--- INSTRUCTIONS FOR THE TASK ---
Exact repetition of every record is required.

[Document structure recognition data]

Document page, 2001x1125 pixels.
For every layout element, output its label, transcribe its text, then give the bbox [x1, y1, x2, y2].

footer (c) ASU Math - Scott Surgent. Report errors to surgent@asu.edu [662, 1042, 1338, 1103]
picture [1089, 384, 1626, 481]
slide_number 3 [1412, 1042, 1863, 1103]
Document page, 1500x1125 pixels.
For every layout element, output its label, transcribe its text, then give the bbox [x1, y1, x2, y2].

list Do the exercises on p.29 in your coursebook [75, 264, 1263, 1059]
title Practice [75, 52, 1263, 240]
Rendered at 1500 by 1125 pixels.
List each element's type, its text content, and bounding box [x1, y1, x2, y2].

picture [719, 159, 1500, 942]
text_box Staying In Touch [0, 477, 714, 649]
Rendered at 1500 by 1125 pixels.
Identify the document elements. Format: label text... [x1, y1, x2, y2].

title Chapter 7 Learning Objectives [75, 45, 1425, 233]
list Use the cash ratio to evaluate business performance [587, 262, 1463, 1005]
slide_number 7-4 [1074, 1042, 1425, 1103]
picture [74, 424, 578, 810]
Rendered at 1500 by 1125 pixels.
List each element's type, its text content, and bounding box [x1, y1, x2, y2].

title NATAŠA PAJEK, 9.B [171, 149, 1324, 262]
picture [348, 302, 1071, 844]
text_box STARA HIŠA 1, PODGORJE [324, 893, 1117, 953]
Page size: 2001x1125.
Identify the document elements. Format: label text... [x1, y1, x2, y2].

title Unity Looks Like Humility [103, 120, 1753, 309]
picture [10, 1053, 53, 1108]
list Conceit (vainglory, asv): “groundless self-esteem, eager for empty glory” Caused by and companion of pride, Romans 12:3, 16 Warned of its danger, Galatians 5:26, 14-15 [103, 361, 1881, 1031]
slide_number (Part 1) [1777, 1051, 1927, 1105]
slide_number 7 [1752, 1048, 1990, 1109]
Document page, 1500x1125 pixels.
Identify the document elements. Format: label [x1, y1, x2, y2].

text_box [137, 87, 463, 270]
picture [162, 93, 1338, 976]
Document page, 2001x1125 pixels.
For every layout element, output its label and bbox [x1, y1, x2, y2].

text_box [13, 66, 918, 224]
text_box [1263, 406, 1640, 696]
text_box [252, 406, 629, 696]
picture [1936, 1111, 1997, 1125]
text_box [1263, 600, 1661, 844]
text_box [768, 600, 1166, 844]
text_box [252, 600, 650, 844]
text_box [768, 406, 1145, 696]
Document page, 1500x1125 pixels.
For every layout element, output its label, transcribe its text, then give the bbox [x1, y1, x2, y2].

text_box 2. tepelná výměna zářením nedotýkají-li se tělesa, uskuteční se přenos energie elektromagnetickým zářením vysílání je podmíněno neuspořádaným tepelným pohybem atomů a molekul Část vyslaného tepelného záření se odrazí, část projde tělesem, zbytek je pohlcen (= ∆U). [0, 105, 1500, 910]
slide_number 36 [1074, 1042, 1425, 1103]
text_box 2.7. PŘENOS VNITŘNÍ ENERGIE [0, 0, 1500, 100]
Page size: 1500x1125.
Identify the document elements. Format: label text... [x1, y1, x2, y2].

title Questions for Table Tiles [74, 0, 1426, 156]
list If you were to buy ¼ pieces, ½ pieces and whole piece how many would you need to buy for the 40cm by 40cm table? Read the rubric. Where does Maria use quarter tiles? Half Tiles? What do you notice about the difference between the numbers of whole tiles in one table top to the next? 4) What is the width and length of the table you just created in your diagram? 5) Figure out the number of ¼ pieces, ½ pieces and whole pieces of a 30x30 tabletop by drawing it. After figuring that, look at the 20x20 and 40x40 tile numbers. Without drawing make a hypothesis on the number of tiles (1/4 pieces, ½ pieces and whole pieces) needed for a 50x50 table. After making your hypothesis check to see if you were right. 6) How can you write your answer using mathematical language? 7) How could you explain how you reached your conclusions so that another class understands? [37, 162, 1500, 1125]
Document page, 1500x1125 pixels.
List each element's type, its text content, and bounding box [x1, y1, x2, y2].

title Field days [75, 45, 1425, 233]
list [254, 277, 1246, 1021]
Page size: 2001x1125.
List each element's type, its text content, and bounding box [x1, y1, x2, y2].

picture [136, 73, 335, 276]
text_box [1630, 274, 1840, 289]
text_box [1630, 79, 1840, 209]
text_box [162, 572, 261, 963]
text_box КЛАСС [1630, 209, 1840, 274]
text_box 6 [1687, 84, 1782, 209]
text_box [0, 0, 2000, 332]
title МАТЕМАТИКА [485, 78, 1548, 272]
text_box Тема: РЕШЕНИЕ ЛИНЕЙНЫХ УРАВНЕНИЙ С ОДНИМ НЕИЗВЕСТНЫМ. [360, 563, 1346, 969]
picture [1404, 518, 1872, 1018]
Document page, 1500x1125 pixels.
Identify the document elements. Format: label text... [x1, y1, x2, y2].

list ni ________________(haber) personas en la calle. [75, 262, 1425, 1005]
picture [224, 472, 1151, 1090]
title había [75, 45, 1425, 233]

--- WORKED SOLUTION ---
Document page, 2001x1125 pixels.
For every layout element, output its label, transcribe its text, then give the bbox [x1, y1, x2, y2].

footer (c) ASU Math - Scott Surgent. Report errors to surgent@asu.edu [662, 1042, 1338, 1103]
picture [1089, 384, 1626, 481]
slide_number 3 [1412, 1042, 1863, 1103]
Document page, 1500x1125 pixels.
For every layout element, output its label, transcribe its text, then give the bbox [x1, y1, x2, y2].

list Do the exercises on p.29 in your coursebook [75, 264, 1263, 1059]
title Practice [75, 52, 1263, 240]
Rendered at 1500 by 1125 pixels.
List each element's type, its text content, and bounding box [x1, y1, x2, y2].

picture [719, 159, 1500, 942]
text_box Staying In Touch [0, 477, 714, 649]
Rendered at 1500 by 1125 pixels.
Identify the document elements. Format: label text... [x1, y1, x2, y2].

title Chapter 7 Learning Objectives [75, 45, 1425, 233]
list Use the cash ratio to evaluate business performance [587, 262, 1463, 1005]
slide_number 7-4 [1074, 1042, 1425, 1103]
picture [74, 424, 578, 810]
Rendered at 1500 by 1125 pixels.
List each element's type, its text content, and bounding box [x1, y1, x2, y2].

title NATAŠA PAJEK, 9.B [171, 149, 1324, 262]
picture [348, 302, 1071, 844]
text_box STARA HIŠA 1, PODGORJE [324, 893, 1117, 953]
Page size: 2001x1125.
Identify the document elements. Format: label text... [x1, y1, x2, y2].

title Unity Looks Like Humility [103, 120, 1753, 309]
picture [10, 1053, 53, 1108]
list Conceit (vainglory, asv): “groundless self-esteem, eager for empty glory” Caused by and companion of pride, Romans 12:3, 16 Warned of its danger, Galatians 5:26, 14-15 [103, 361, 1881, 1031]
slide_number (Part 1) [1777, 1051, 1927, 1105]
slide_number 7 [1752, 1048, 1990, 1109]
Document page, 1500x1125 pixels.
Identify the document elements. Format: label [x1, y1, x2, y2].

text_box [137, 87, 463, 270]
picture [162, 93, 1338, 976]
Document page, 2001x1125 pixels.
For every layout element, output its label and bbox [x1, y1, x2, y2].

text_box [13, 66, 918, 224]
text_box [1263, 406, 1640, 696]
text_box [252, 406, 629, 696]
picture [1936, 1111, 1997, 1125]
text_box [1263, 600, 1661, 844]
text_box [768, 600, 1166, 844]
text_box [252, 600, 650, 844]
text_box [768, 406, 1145, 696]
Document page, 1500x1125 pixels.
For every layout element, output its label, transcribe its text, then give the bbox [x1, y1, x2, y2].

text_box 2. tepelná výměna zářením nedotýkají-li se tělesa, uskuteční se přenos energie elektromagnetickým zářením vysílání je podmíněno neuspořádaným tepelným pohybem atomů a molekul Část vyslaného tepelného záření se odrazí, část projde tělesem, zbytek je pohlcen (= ∆U). [0, 105, 1500, 910]
slide_number 36 [1074, 1042, 1425, 1103]
text_box 2.7. PŘENOS VNITŘNÍ ENERGIE [0, 0, 1500, 100]
Page size: 1500x1125.
Identify the document elements. Format: label text... [x1, y1, x2, y2].

title Questions for Table Tiles [74, 0, 1426, 156]
list If you were to buy ¼ pieces, ½ pieces and whole piece how many would you need to buy for the 40cm by 40cm table? Read the rubric. Where does Maria use quarter tiles? Half Tiles? What do you notice about the difference between the numbers of whole tiles in one table top to the next? 4) What is the width and length of the table you just created in your diagram? 5) Figure out the number of ¼ pieces, ½ pieces and whole pieces of a 30x30 tabletop by drawing it. After figuring that, look at the 20x20 and 40x40 tile numbers. Without drawing make a hypothesis on the number of tiles (1/4 pieces, ½ pieces and whole pieces) needed for a 50x50 table. After making your hypothesis check to see if you were right. 6) How can you write your answer using mathematical language? 7) How could you explain how you reached your conclusions so that another class understands? [37, 162, 1500, 1125]
Document page, 1500x1125 pixels.
List each element's type, its text content, and bounding box [x1, y1, x2, y2].

title Field days [75, 45, 1425, 233]
list [254, 277, 1246, 1021]
Page size: 2001x1125.
List each element's type, its text content, and bounding box [x1, y1, x2, y2].

picture [136, 73, 335, 276]
text_box [1630, 274, 1840, 289]
text_box [1630, 79, 1840, 209]
text_box [162, 572, 261, 963]
text_box КЛАСС [1630, 209, 1840, 274]
text_box 6 [1687, 84, 1782, 209]
text_box [0, 0, 2000, 332]
title МАТЕМАТИКА [485, 78, 1548, 272]
text_box Тема: РЕШЕНИЕ ЛИНЕЙНЫХ УРАВНЕНИЙ С ОДНИМ НЕИЗВЕСТНЫМ. [360, 563, 1346, 969]
picture [1404, 518, 1872, 1018]
Document page, 1500x1125 pixels.
Identify the document elements. Format: label text... [x1, y1, x2, y2].

list ni ________________(haber) personas en la calle. [75, 262, 1425, 1005]
picture [224, 472, 1151, 1090]
title había [75, 45, 1425, 233]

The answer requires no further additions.